Try it:
Pick up the Smith & Nephew news piece after its last sentence and continue writing it.

Reading text:
The British medical devices firm has used FD for more than four years. But the exit of Christopher O’Donnell last month, and the promotion of chief operating officer David Illingworth, have triggered a financial review.
Sources close to the company suggested that Illingworth has a previous relationship with Brunswick.
Smith & Nephew said the review was part of a ‘general process’ and, although it had been happy with FD, it chose to change agencies.
The firm operates in three separate segments: wound management, endoscopy and orthopaedics segments, and has been financially active in recent months.
In May, it confirmed the purchase of BlueSky Medical Group Smith for an initial payment of around £7m, and is expected to make further payments of up to £48m.
The privately-held company added BlueSky to its Advanced Wound Management (AWM) division.
Smith & Nephew is relocating BlueSky to its US headquarters in Largo, Florida, from California, as it integrates the business.

Dataset items
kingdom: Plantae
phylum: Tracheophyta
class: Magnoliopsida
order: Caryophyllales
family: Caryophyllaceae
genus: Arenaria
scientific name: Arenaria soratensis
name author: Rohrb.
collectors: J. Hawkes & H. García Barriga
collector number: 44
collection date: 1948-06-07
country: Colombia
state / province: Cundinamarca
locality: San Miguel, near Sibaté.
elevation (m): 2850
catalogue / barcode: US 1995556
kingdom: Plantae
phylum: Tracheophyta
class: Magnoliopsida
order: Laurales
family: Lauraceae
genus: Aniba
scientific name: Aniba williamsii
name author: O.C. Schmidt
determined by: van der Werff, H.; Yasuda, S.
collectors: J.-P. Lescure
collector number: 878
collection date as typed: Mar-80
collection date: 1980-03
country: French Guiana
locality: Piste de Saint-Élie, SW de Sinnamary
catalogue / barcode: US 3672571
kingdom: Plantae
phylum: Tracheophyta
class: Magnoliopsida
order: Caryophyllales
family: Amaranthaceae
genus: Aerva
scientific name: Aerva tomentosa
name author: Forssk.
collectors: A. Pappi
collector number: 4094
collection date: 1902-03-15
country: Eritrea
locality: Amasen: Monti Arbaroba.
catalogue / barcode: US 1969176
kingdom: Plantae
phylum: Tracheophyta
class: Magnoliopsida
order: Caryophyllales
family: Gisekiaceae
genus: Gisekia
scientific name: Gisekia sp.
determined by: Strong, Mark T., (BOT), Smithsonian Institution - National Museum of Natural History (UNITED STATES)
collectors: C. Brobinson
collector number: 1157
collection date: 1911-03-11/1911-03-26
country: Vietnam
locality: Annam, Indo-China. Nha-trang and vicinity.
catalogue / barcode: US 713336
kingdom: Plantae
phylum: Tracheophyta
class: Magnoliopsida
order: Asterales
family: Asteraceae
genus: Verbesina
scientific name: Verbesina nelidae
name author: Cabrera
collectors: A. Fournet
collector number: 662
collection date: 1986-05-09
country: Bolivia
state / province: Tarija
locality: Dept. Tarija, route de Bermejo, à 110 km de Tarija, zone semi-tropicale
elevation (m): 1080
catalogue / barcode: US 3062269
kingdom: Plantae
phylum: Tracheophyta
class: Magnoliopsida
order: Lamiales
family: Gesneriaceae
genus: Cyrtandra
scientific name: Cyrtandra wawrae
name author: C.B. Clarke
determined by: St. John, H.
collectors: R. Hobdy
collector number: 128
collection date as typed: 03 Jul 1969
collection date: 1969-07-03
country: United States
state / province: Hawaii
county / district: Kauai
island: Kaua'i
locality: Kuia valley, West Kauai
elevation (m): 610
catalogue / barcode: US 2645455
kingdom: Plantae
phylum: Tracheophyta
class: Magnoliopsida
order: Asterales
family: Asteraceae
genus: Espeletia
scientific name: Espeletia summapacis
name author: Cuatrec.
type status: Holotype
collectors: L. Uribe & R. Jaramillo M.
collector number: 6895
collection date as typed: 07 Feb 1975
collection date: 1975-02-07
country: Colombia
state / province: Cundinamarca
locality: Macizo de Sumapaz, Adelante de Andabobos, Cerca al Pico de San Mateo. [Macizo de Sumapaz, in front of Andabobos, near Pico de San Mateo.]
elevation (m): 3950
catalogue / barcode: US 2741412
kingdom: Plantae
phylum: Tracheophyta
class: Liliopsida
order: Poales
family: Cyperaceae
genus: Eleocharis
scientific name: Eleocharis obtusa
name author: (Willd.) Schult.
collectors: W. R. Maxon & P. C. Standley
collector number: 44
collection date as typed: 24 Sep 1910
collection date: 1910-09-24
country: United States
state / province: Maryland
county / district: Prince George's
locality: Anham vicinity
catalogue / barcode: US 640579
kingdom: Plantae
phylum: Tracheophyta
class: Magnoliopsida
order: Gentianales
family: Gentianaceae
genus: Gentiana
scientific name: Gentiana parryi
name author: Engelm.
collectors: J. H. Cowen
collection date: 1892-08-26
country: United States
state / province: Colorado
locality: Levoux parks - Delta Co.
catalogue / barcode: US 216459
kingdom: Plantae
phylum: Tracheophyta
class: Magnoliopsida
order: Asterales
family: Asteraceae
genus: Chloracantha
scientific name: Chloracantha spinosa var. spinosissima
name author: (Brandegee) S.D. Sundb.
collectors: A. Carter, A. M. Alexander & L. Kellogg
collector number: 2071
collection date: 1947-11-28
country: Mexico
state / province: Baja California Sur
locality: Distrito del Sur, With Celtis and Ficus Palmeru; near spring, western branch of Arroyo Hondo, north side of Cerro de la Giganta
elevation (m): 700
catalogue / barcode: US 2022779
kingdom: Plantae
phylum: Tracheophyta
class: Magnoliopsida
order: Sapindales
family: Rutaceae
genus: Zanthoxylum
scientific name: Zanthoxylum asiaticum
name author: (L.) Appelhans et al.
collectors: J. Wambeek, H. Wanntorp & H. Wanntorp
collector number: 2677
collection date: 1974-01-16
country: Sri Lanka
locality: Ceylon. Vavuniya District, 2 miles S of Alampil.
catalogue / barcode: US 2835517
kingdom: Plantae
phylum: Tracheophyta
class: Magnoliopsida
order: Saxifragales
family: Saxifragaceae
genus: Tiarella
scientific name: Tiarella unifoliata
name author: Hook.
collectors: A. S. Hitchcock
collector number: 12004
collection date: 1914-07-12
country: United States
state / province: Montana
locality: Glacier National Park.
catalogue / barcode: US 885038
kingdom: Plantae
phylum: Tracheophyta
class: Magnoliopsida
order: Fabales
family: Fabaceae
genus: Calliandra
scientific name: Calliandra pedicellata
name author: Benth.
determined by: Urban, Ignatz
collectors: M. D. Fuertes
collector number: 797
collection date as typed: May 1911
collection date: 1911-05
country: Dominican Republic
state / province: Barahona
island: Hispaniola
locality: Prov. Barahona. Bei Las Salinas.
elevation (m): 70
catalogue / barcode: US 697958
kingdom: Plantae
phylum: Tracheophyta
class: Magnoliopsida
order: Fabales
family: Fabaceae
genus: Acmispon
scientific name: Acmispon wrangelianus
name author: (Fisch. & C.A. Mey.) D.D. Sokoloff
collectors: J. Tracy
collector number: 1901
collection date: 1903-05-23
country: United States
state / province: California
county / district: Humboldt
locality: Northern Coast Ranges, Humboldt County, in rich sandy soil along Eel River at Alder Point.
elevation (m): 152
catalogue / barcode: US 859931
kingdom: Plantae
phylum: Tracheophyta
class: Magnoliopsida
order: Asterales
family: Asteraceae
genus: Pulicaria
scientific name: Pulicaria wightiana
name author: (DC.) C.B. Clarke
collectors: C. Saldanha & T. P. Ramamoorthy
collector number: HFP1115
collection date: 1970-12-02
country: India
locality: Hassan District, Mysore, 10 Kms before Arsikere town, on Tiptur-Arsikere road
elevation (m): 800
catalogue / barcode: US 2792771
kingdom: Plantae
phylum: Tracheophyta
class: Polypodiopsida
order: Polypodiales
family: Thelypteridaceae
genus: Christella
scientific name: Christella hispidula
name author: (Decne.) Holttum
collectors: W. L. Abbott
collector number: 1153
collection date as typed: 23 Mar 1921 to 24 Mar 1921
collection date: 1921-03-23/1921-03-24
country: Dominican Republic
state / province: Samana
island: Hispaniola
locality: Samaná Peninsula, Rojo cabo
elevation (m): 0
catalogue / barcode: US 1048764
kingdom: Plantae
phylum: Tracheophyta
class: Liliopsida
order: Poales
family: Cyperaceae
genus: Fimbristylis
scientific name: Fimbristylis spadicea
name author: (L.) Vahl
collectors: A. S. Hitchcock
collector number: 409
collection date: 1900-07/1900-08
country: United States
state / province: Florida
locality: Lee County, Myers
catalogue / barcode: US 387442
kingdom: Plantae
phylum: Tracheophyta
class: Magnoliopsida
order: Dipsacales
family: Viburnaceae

Written response:
Last month, the firm was locked in talks with orthopaedics rival Biomet, discussing a possible merger, although Biomet has since struck a deal with a group of private-equity buyers. Smith & Nephew was conceived in 1856 when Thomas James Smith of Hull, England went into business as a dispensing chemist.
In 1896, he was joined by his nephew, Horatio Nelson Smith, and the business became known as T J Smith and Nephew.
• Separately, Brunswick has hired former Telegraph group editorial director Kim Fletcher to bolster its Trinity training operation.
Fletcher joins as Trinity MD, advising and giving media training to senior business executives. Fletcher became Telegraph editorial director in 2003, having rejoined the company in 2000. He is also a former Independent on Sunday editor.